◆ **FRAGMENT DOKUMENTU**
====
Ostatnio oglądam mniej filmów, a jeśli już po nie sięgam to po pierwsze po te krótsze, a po drugie łatwo dostępne. Kilka dni temu na Netflix wylądowała „Reakcja łańcuchowa„, Polski dramat z 2017 roku. Przyznam szczerze: uważam się za kogoś, kto zna się na kinie, a o rzeczonej produkcji nie słyszałem – i chociaż widzę w niej sporo plusów – po seansie dotarło do mnie dlaczego jest to mój pierwszy kontakt z dziełem Jakuba Pączka.
Fabuła nie jest skomplikowana – grupa ludzi przesadnie zapatrzona w katastrofę w Czarnobylu (pokolenie 86) świętuje urodziny jednej z nich na starej działce. Niedługo potem okazuje się, że jedna stara znajoma wspomnianej grupy zaginęła. Obserwujemy skrawek życia czwórki przyjaciół i liczymy na ciekawe rozwiązanie zagadki wspomnianej tragedii.
Jeśli coś skłoniło mnie do napisania tej recenzji to dopisek na samym końcu filmu, który twierdził, że film powstał na jakichś tam faktach. Trywializuje trochę tę sytuację, bo przyznam szczerze, że kompletnie nie kojarzę o jaką historię mogłoby chodzić. Natomiast sam fakt, że Jakub Pączek sięgnął po opowieść prawdziwą zaowocowało w mojej głowie plusem i zachętą, aby zmierzyć się z odpowiednim tekstem.
====
◆ **ZAPISY**
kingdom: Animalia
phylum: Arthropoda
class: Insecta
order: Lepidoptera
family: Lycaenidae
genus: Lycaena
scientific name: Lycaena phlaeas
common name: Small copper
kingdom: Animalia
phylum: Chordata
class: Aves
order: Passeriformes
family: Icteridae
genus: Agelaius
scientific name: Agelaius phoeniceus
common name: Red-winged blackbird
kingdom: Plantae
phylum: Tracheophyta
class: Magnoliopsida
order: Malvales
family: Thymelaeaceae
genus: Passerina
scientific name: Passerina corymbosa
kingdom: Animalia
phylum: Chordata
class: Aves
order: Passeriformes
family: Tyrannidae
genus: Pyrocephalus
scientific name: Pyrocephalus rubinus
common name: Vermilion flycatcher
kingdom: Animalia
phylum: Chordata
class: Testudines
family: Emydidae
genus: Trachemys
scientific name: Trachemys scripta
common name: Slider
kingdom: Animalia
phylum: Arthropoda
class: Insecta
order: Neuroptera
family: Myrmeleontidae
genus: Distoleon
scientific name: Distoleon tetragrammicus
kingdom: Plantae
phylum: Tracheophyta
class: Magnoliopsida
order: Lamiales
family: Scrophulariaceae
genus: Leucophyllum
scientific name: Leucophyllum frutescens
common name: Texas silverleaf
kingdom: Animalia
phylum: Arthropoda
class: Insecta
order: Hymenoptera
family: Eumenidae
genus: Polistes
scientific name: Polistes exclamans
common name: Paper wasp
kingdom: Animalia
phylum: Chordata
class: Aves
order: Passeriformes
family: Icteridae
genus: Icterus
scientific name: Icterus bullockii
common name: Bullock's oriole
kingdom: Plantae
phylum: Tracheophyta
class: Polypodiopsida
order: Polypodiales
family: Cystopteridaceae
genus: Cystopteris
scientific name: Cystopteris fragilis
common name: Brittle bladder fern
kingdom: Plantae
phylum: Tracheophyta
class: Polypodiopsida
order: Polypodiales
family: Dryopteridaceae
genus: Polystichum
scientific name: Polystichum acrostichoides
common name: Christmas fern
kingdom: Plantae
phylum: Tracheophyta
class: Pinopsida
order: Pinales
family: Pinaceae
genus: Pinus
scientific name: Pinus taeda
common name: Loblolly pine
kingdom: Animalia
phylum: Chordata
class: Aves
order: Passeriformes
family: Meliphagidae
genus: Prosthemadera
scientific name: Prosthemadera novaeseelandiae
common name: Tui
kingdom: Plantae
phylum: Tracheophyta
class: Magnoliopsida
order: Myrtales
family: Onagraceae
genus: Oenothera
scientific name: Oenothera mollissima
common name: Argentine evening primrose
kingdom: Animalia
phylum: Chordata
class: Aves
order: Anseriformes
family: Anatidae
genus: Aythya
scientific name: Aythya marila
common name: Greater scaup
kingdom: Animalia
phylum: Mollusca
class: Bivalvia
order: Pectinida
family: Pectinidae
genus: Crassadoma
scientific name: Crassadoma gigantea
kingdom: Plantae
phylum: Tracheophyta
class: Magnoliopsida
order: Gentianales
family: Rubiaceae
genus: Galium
====
Zredaguj fragment recenzji filmu zaczynający się od słów „Ostatnio oglądam mniej” i kończący na słowach „zagadki wspomnianej tragedii.”. Przepisz go w całości, zamieniając „działce” na „posesji”.

Ostatnio oglądam mniej filmów, a jeśli już po nie sięgam to po pierwsze po te krótsze, a po drugie łatwo dostępne. Kilka dni temu na Netflix wylądowała „Reakcja łańcuchowa„, Polski dramat z 2017 roku. Przyznam szczerze: uważam się za kogoś, kto zna się na kinie, a o rzeczonej produkcji nie słyszałem – i chociaż widzę w niej sporo plusów – po seansie dotarło do mnie dlaczego jest to mój pierwszy kontakt z dziełem Jakuba Pączka.
Fabuła nie jest skomplikowana – grupa ludzi przesadnie zapatrzona w katastrofę w Czarnobylu (pokolenie 86) świętuje urodziny jednej z nich na starej posesji. Niedługo potem okazuje się, że jedna stara znajoma wspomnianej grupy zaginęła. Obserwujemy skrawek życia czwórki przyjaciół i liczymy na ciekawe rozwiązanie zagadki wspomnianej tragedii.